*Task goal:* Tally how many lines in the data below include "Architecture", then please reply with only that figure.

*Rendered images with source text:*
----
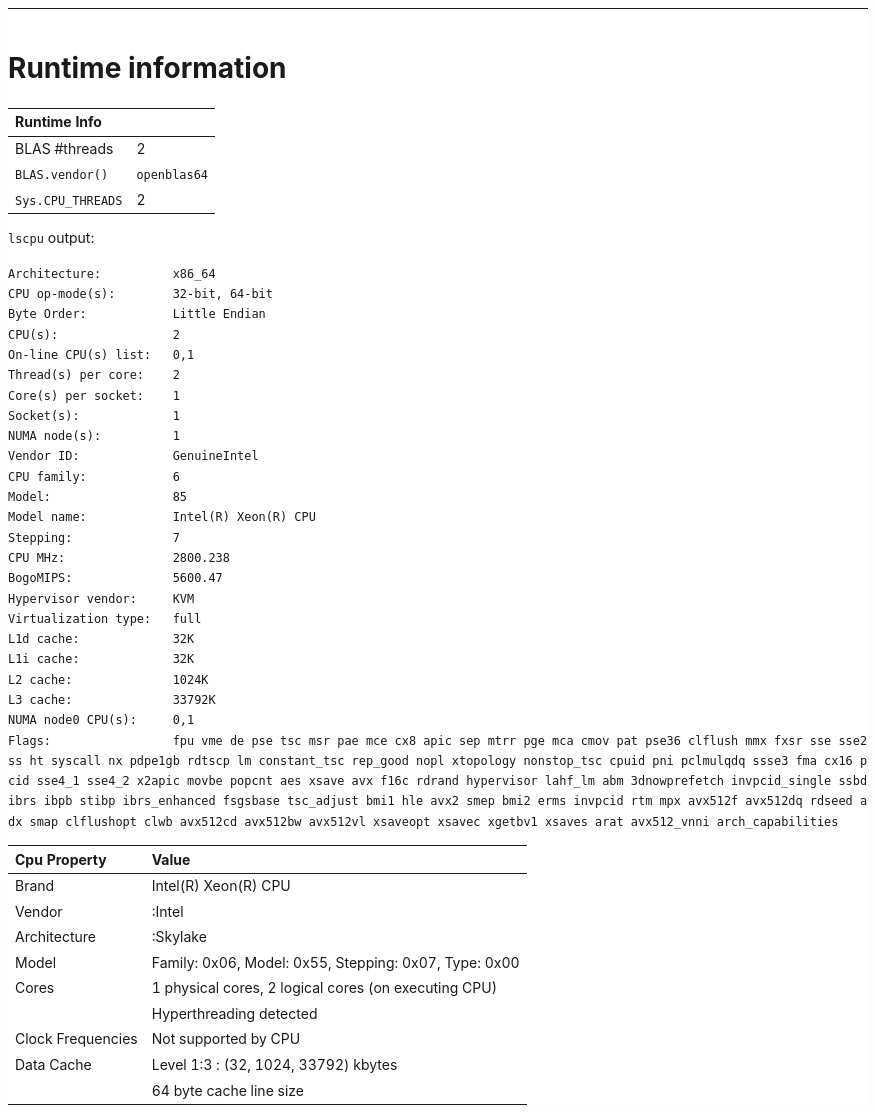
 ```
```

---
# Runtime information
| Runtime Info | |
|:--|:--|
| BLAS #threads | 2 |
| `BLAS.vendor()` | `openblas64` |
| `Sys.CPU_THREADS` | 2 |

`lscpu` output:

    Architecture:          x86_64
    CPU op-mode(s):        32-bit, 64-bit
    Byte Order:            Little Endian
    CPU(s):                2
    On-line CPU(s) list:   0,1
    Thread(s) per core:    2
    Core(s) per socket:    1
    Socket(s):             1
    NUMA node(s):          1
    Vendor ID:             GenuineIntel
    CPU family:            6
    Model:                 85
    Model name:            Intel(R) Xeon(R) CPU
    Stepping:              7
    CPU MHz:               2800.238
    BogoMIPS:              5600.47
    Hypervisor vendor:     KVM
    Virtualization type:   full
    L1d cache:             32K
    L1i cache:             32K
    L2 cache:              1024K
    L3 cache:              33792K
    NUMA node0 CPU(s):     0,1
    Flags:                 fpu vme de pse tsc msr pae mce cx8 apic sep mtrr pge mca cmov pat pse36 clflush mmx fxsr sse sse2 ss ht syscall nx pdpe1gb rdtscp lm constant_tsc rep_good nopl xtopology nonstop_tsc cpuid pni pclmulqdq ssse3 fma cx16 pcid sse4_1 sse4_2 x2apic movbe popcnt aes xsave avx f16c rdrand hypervisor lahf_lm abm 3dnowprefetch invpcid_single ssbd ibrs ibpb stibp ibrs_enhanced fsgsbase tsc_adjust bmi1 hle avx2 smep bmi2 erms invpcid rtm mpx avx512f avx512dq rdseed adx smap clflushopt clwb avx512cd avx512bw avx512vl xsaveopt xsavec xgetbv1 xsaves arat avx512_vnni arch_capabilities
    

| Cpu Property       | Value                                                      |
|:------------------ |:---------------------------------------------------------- |
| Brand              | Intel(R) Xeon(R) CPU                                       |
| Vendor             | :Intel                                                     |
| Architecture       | :Skylake                                                   |
| Model              | Family: 0x06, Model: 0x55, Stepping: 0x07, Type: 0x00      |
| Cores              | 1 physical cores, 2 logical cores (on executing CPU)       |
|                    | Hyperthreading detected                                    |
| Clock Frequencies  | Not supported by CPU                                       |
| Data Cache         | Level 1:3 : (32, 1024, 33792) kbytes                       |
|                    | 64 byte cache line size                                    |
----
*Result of this task:* 2